Partial or complete fill

Blimey this has actually worked, we've actually got a fill...
                   

def EasyAlgo_on_partial(dbtype, order, tws):
    diag=diagnostic(dbtype, system="algo",  system3=str(int(order.orderid)))

    diag.w(order.filledtrade, system2="filled")
    diag.w(order.filledprice, system2="fillprice")
   
    return 0





def EasyAlgo_on_complete(dbtype, order_filled, tws):
    """
    Function Easy algo runs on completion of trade
    """
   

    diag=diagnostic(dbtype, system="algo",  system3=str(int(order_filled.orderid)))
   
    diag.w("Finished", system2="Mode")
    diag.w(order_filled.filledtrade, system2="filled")
    diag.w(order_filled.filledprice, system2="fillprice")

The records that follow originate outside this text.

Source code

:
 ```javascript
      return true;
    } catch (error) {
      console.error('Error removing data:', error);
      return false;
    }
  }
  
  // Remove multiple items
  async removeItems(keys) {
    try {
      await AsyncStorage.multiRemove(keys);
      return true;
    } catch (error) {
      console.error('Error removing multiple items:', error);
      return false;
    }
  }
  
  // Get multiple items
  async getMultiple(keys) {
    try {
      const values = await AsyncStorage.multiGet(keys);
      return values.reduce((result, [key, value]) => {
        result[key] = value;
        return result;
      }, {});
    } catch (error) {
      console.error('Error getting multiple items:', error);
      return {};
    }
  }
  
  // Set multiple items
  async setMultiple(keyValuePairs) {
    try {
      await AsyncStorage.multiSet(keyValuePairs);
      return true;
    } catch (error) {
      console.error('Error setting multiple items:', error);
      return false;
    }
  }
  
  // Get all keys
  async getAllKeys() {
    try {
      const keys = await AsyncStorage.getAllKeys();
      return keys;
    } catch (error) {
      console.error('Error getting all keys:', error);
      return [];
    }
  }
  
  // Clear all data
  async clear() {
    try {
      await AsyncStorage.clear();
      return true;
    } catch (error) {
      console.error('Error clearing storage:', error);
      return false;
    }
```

    am=algo_memory_table(dbtype)
    am.update_value(order_filled.orderid, "Mode", "Finished")
    am.close()

    return 0


And we're done

That's it. Its not perfect and it would be very easy to write high frequency code that would game this kind of strategy. However the proof is in the proverbial traditional English dessert, and my execution costs have reduced by approximately 80% from when I was doing market orders, i.e. I am paying an average of 1/10 of the spread. So it's definitely an improvement, and well worth the day or so it took me to code it up and test it.